/ 29 September 2000

Interest only in the rich

David Le Page Besides cheque fraud, the other major reason offered by South African banks for high bank charges is an overly small market, or as they put it, “inadequate volumes to justify the infrastructure involved”.

The banking industry explains its quandary as follows. As more banks have appeared in the country, the major retail banks have found themselves forced to reduce bank charges to high-income customers in order to compete. Increased IT costs (caused by a depreciating rand) and increased cash handling costs (caused by appreciating cash heists) have added to their woes. So they stopped cross-subsidisation of their customers and set about charging each market segment what it actually costs to run their accounts. They hasten to reassure customers that if they develop savings habits, their banking will cost them less. FNB, for example, levies no charges on a current account with a standing R5 000 balance. But this generosity is disingenuous. That R5E000 will earn just 2,5%, saving the thrifty consumer on bank charges but costing them in missed opportunities to earn more interest. Of course, none of this would apply were the volumes of customers less “inadequate”, as the Banking Council puts it. For a couple of years now, the industry has been protesting that it’s caught between a rock and a hard place; that government simultaneously wants it to be internationally competitive and provide banking services to the low-income market. The carefully laid out argument made by the Banking Council to the parliamentary porfolio committee on trade and industry was, in summary, that because micro-loans cost as much as bigger loans to administer, the micro-loan business is not good business.

According to the Banking Council’s 1999 annual report, released last week, “the portfolio committee accepted the commercial logic of the banks’ position”. Strangely enough, the chair of the committee, the African National Congress’s Dr Rob Davies, is hesitant to embrace the council’s version of events, saying “accepted” is perhaps too strong a word for the committee’s reaction. He has a number of reservations about the way the big banks conduct their business, saying of them that “there is an extraordinarily high level of risk aversion”.

That risk aversion, according to testimony heard by the committee, amounts in practice to racism (Davies’s word). Blacks are kept at arms length and are often treated worse than their white counterparts, even at the level of medium-sized business. Davies points out that complaints against the banks have been taken to the Human Rights Commission, and he fully expects them to be hauled regularly into the equality courts, once those institutions have been founded. Asked whether the big banks are perhaps just trying to preserve the interests of their shareholders, Davies has an interesting reply: “Perhaps they’re not operating with the interests of shareholders in mind.” If Davies just suspects that the big banks are missing a massive opportunity to develop new markets, Investec’s Piet Viljoen is in no doubt whatsoever. Speaking as an investment expert, and not as a representative of Investec the bank, Viljoen is adamant that shareholders need to press the big banks to get into the markets they are so convinced they should avoid.
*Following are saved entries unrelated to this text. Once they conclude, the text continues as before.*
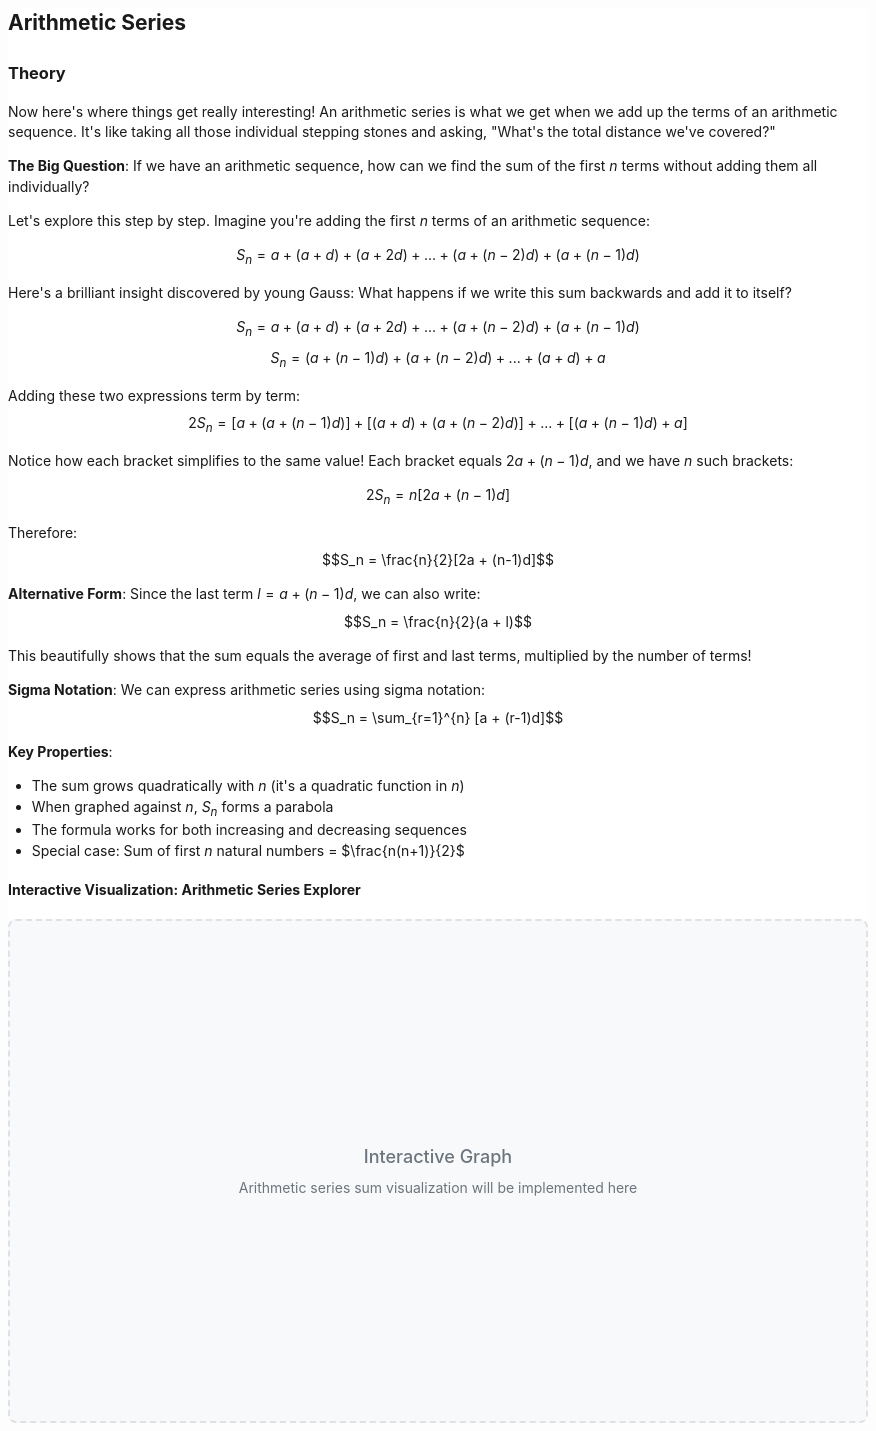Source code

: ## Arithmetic Series

### Theory

Now here's where things get really interesting! An arithmetic series is what we get when we add up the terms of an arithmetic sequence. It's like taking all those individual stepping stones and asking, "What's the total distance we've covered?"

**The Big Question**: If we have an arithmetic sequence, how can we find the sum of the first $n$ terms without adding them all individually?

Let's explore this step by step. Imagine you're adding the first $n$ terms of an arithmetic sequence:

$$S_n = a + (a+d) + (a+2d) + ... + (a+(n-2)d) + (a+(n-1)d)$$

Here's a brilliant insight discovered by young Gauss: What happens if we write this sum backwards and add it to itself?

$$S_n = a + (a+d) + (a+2d) + ... + (a+(n-2)d) + (a+(n-1)d)$$
$$S_n = (a+(n-1)d) + (a+(n-2)d) + ... + (a+d) + a$$

Adding these two expressions term by term:
$$2S_n = [a + (a+(n-1)d)] + [(a+d) + (a+(n-2)d)] + ... + [(a+(n-1)d) + a]$$

Notice how each bracket simplifies to the same value! Each bracket equals $2a + (n-1)d$, and we have $n$ such brackets:

$$2S_n = n[2a + (n-1)d]$$

Therefore:
$$S_n = \frac{n}{2}[2a + (n-1)d]$$

**Alternative Form**: Since the last term $l = a + (n-1)d$, we can also write:
$$S_n = \frac{n}{2}(a + l)$$

This beautifully shows that the sum equals the average of first and last terms, multiplied by the number of terms!

**Sigma Notation**: We can express arithmetic series using sigma notation:
$$S_n = \sum_{r=1}^{n} [a + (r-1)d]$$

**Key Properties**:
- The sum grows quadratically with $n$ (it's a quadratic function in $n$)
- When graphed against $n$, $S_n$ forms a parabola
- The formula works for both increasing and decreasing sequences
- Special case: Sum of first $n$ natural numbers = $\frac{n(n+1)}{2}$

#### Interactive Visualization: Arithmetic Series Explorer

<div id="arithmetic-series-container" class="visualization-container" style="height: 500px; display: flex; align-items: center; justify-content: center; background-color: #f8f9fa; border: 2px dashed #dee2e6; border-radius: 8px;">
    <div style="text-align: center; color: #6c757d; font-size: 18px; font-weight: 500;">
        Interactive Graph
        <div style="font-size: 14px; margin-top: 8px; font-weight: normal;">
            Arithmetic series sum visualization will be implemented here
        </div>
    </div>
</div>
“Banks such as African Bank have shown that you can operate profitably in the low- income market. It’s a matter of running a low-cost operation and getting to know the client,” he says.”If you limit yourself to the top 10% [of the market],” your growth constraints kick in quickly. Viljoen believes the banks have found it difficult to expand their thinking beyond the branch-based business model. He points out that African Bank has often used caravans as infrastructure, and that its representatives operate almost as door-to- door sales people. He believes African Bank’s joint venture with Standard Bank and Nedcor’s People’s Bank are examples of a slow shift in thinking.
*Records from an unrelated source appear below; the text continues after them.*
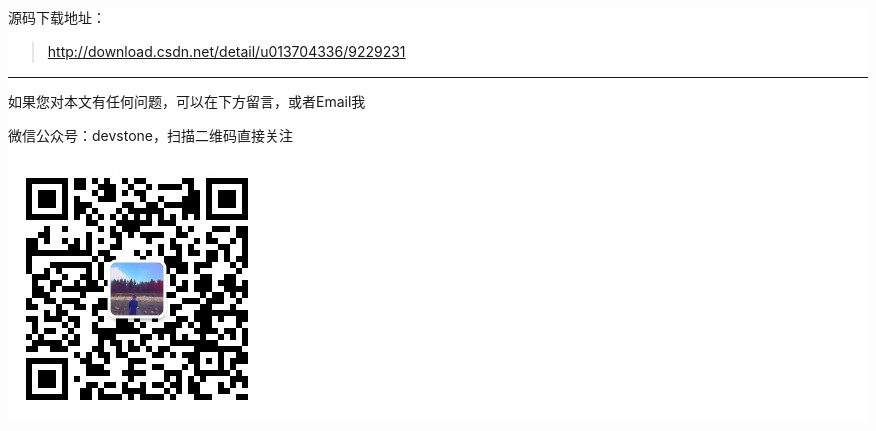 源码下载地址：

> http://download.csdn.net/detail/u013704336/9229231

---

如果您对本文有任何问题，可以在下方留言，或者Email我 

微信公众号：devstone，扫描二维码直接关注

![](/res/img/blog/qrcode_for_devstone.jpg)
If Davies and Viljoen are correct, the dinosaurs of South African banking are not only costing their shareholders in lost dividends, but their customers in unnecessarily high banking charges and frustrating service levels. The symptoms are not questioned by the Banking Council: “An unquestioned fact is that over the last few years bank charges have gone up significantly while many service standards have declined.” But the remedy has yet to be properly swallowed.